The main reasons for the switch were essentially the apps I use. I tend to use my computer to manipulate and muck around with images and audio, and for college. I’ve currently got the GIMP under both Windows and Linux for all my image editing needs, and it’s available for Mac too, under X11. If Kristy keeps doing advertising stuff for her work and church, and Adobe keep their student discount for CS3, we might get that down the track. At the moment that’s $500 we don’t need to spend though.
The other main thing is that I’m going to get Accordance for my studies. Whatever I did, in order to get powerful bible software I would have had to change my setup, either to Windows or Mac. I like the power available in Accordance, and the breadth of Bibleworks (which apparently is one of its major strengths - you can get a much wider variety of modules for it) doesn’t effect me now anyway, as I’m only concerned with English, Greek and Hebrew.
So it’s coming in just under 2 weeks.

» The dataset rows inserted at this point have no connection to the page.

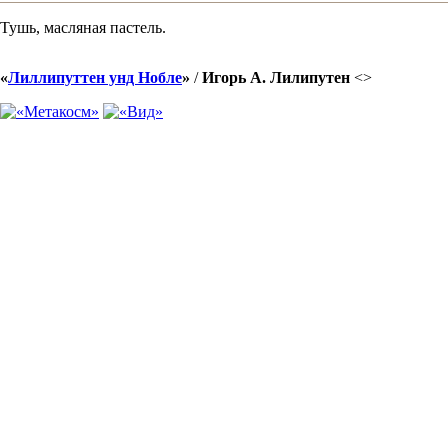
Тушь, масляная пастель.
«
Лиллипуттен унд Нобле
»
/
Игорь А. Лилипутен
<
>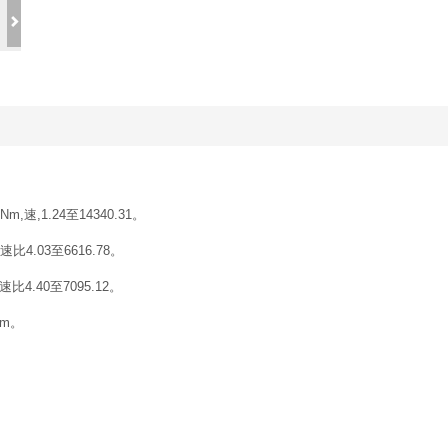
描述 ：
60Nm,速,1.24至14340.31。
0Nm，速比4.03至6616.78。
90Nm，速比4.40至7095.12。
w，扭矩180至50000Nm。
：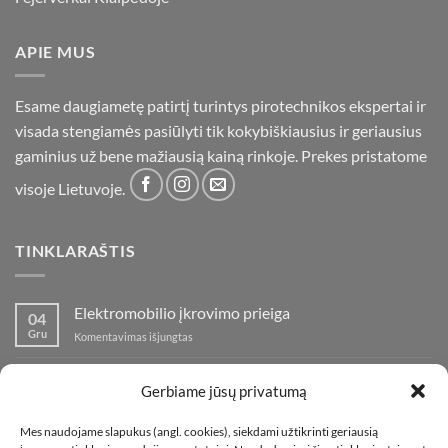
APIE MUS
Esame daugiametę patirtį turintys pirotechnikos ekspertai ir
visada stengiamės pasiūlyti tik kokybiškiausius ir geriausius
gaminius už bene mažiausią kainą rinkoje. Prekes pristatome
visoje Lietuvoje.
TINKLARAŠTIS
Elektromobilio įkrovimo prieiga
04
Gru
įraše
Komentavimas išjungtas
Elektromobilio
įkrovimo
Nauja fejerverkų parduotuvė Klaipedoje!
19
prieiga
Gerbiame jūsų privatumą
Lap
įraše
Komentavimas išjungtas
Nauja
Mes naudojame slapukus (angl. cookies), siekdami užtikrinti geriausią
fejerverkų
Kaip fotografuoti fejerverkus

We get a (almost) free ipod with it, thanks to an educational rebate. Kristy is happy. When that happens, I’ll probably set up the laptop as a windows machine for Kristy to use when she’s teaching, and make our desktop into a linux server to keep music and image data on. I’m thinking ubuntu… I’d like to try it. But that will be a story for another day (when I get sick of playing with my shiny new mac).